▶ [SET TASK] Reproduce every item below word for word, keeping each line unchanged.

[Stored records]
----
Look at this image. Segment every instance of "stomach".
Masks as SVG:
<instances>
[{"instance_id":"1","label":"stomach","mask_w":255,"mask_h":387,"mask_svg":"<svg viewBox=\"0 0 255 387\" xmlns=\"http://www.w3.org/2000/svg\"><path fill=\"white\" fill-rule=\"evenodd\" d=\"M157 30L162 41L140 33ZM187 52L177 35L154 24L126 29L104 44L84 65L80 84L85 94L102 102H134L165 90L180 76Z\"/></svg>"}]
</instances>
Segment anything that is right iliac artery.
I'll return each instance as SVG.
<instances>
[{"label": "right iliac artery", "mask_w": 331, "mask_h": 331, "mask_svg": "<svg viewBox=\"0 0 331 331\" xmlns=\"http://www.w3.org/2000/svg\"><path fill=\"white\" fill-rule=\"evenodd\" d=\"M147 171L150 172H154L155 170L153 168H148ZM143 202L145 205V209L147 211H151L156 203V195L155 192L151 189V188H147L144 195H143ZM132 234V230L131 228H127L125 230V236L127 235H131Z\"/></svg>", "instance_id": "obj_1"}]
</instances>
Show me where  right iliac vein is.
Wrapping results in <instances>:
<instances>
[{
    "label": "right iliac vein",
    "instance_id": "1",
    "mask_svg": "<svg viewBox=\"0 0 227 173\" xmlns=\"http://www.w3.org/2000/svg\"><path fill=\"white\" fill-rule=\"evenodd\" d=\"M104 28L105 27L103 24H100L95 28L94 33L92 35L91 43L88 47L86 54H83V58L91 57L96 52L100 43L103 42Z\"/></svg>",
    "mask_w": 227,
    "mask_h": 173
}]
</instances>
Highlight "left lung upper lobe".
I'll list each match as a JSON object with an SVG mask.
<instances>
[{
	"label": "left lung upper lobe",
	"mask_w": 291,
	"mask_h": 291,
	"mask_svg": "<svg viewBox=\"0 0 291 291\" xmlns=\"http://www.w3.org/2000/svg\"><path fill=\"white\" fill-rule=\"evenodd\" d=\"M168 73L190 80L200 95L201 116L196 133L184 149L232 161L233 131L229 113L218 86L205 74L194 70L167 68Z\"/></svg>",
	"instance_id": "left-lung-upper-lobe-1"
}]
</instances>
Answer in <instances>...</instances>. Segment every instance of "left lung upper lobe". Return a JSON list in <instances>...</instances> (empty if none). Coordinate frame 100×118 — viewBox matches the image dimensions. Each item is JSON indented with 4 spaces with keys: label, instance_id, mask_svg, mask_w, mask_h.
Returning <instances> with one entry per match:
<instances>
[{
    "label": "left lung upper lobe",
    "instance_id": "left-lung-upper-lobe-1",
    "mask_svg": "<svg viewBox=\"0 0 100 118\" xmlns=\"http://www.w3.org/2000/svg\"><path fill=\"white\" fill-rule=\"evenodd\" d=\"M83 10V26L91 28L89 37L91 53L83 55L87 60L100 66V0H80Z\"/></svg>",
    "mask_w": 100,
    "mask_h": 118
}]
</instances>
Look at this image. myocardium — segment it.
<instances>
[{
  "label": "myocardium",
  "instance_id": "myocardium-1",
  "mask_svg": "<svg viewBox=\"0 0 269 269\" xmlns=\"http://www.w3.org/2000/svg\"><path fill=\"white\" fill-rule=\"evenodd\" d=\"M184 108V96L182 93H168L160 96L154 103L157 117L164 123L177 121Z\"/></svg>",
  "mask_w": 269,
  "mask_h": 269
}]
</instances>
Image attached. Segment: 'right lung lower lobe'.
----
▶ [THE SOLUTION]
Look at this image. Segment every instance of "stomach".
Masks as SVG:
<instances>
[{"instance_id":"1","label":"stomach","mask_w":255,"mask_h":387,"mask_svg":"<svg viewBox=\"0 0 255 387\" xmlns=\"http://www.w3.org/2000/svg\"><path fill=\"white\" fill-rule=\"evenodd\" d=\"M157 30L162 41L140 33ZM187 52L177 35L154 24L126 29L104 44L84 65L80 84L85 94L102 102H134L165 90L180 76Z\"/></svg>"}]
</instances>
Segment anything that is right iliac artery.
I'll return each instance as SVG.
<instances>
[{"label": "right iliac artery", "mask_w": 331, "mask_h": 331, "mask_svg": "<svg viewBox=\"0 0 331 331\" xmlns=\"http://www.w3.org/2000/svg\"><path fill=\"white\" fill-rule=\"evenodd\" d=\"M147 171L150 172H154L155 170L153 168H148ZM143 202L145 205V209L147 211H151L156 203V195L155 192L151 189V188H147L144 195H143ZM132 234V230L131 228H127L125 230V236L127 235H131Z\"/></svg>", "instance_id": "obj_1"}]
</instances>
Show me where  right iliac vein is.
Wrapping results in <instances>:
<instances>
[{
    "label": "right iliac vein",
    "instance_id": "1",
    "mask_svg": "<svg viewBox=\"0 0 227 173\" xmlns=\"http://www.w3.org/2000/svg\"><path fill=\"white\" fill-rule=\"evenodd\" d=\"M104 28L105 27L103 24H100L95 28L94 33L92 35L91 43L88 47L86 54H83V58L91 57L96 52L100 43L103 42Z\"/></svg>",
    "mask_w": 227,
    "mask_h": 173
}]
</instances>
Highlight "left lung upper lobe".
I'll list each match as a JSON object with an SVG mask.
<instances>
[{
	"label": "left lung upper lobe",
	"mask_w": 291,
	"mask_h": 291,
	"mask_svg": "<svg viewBox=\"0 0 291 291\" xmlns=\"http://www.w3.org/2000/svg\"><path fill=\"white\" fill-rule=\"evenodd\" d=\"M168 73L190 80L200 95L201 116L196 133L184 149L232 161L233 131L229 113L218 86L205 74L194 70L167 68Z\"/></svg>",
	"instance_id": "left-lung-upper-lobe-1"
}]
</instances>
Answer in <instances>...</instances>. Segment every instance of "left lung upper lobe". Return a JSON list in <instances>...</instances> (empty if none). Coordinate frame 100×118 — viewBox matches the image dimensions. Each item is JSON indented with 4 spaces with keys: label, instance_id, mask_svg, mask_w, mask_h.
Returning <instances> with one entry per match:
<instances>
[{
    "label": "left lung upper lobe",
    "instance_id": "left-lung-upper-lobe-1",
    "mask_svg": "<svg viewBox=\"0 0 100 118\" xmlns=\"http://www.w3.org/2000/svg\"><path fill=\"white\" fill-rule=\"evenodd\" d=\"M83 10V26L91 28L89 37L91 53L83 55L87 60L100 66V0H80Z\"/></svg>",
    "mask_w": 100,
    "mask_h": 118
}]
</instances>
Look at this image. myocardium — segment it.
<instances>
[{
  "label": "myocardium",
  "instance_id": "myocardium-1",
  "mask_svg": "<svg viewBox=\"0 0 269 269\" xmlns=\"http://www.w3.org/2000/svg\"><path fill=\"white\" fill-rule=\"evenodd\" d=\"M184 108V96L182 93H168L160 96L154 103L157 117L164 123L177 121Z\"/></svg>",
  "mask_w": 269,
  "mask_h": 269
}]
</instances>
Image attached. Segment: 'right lung lower lobe'.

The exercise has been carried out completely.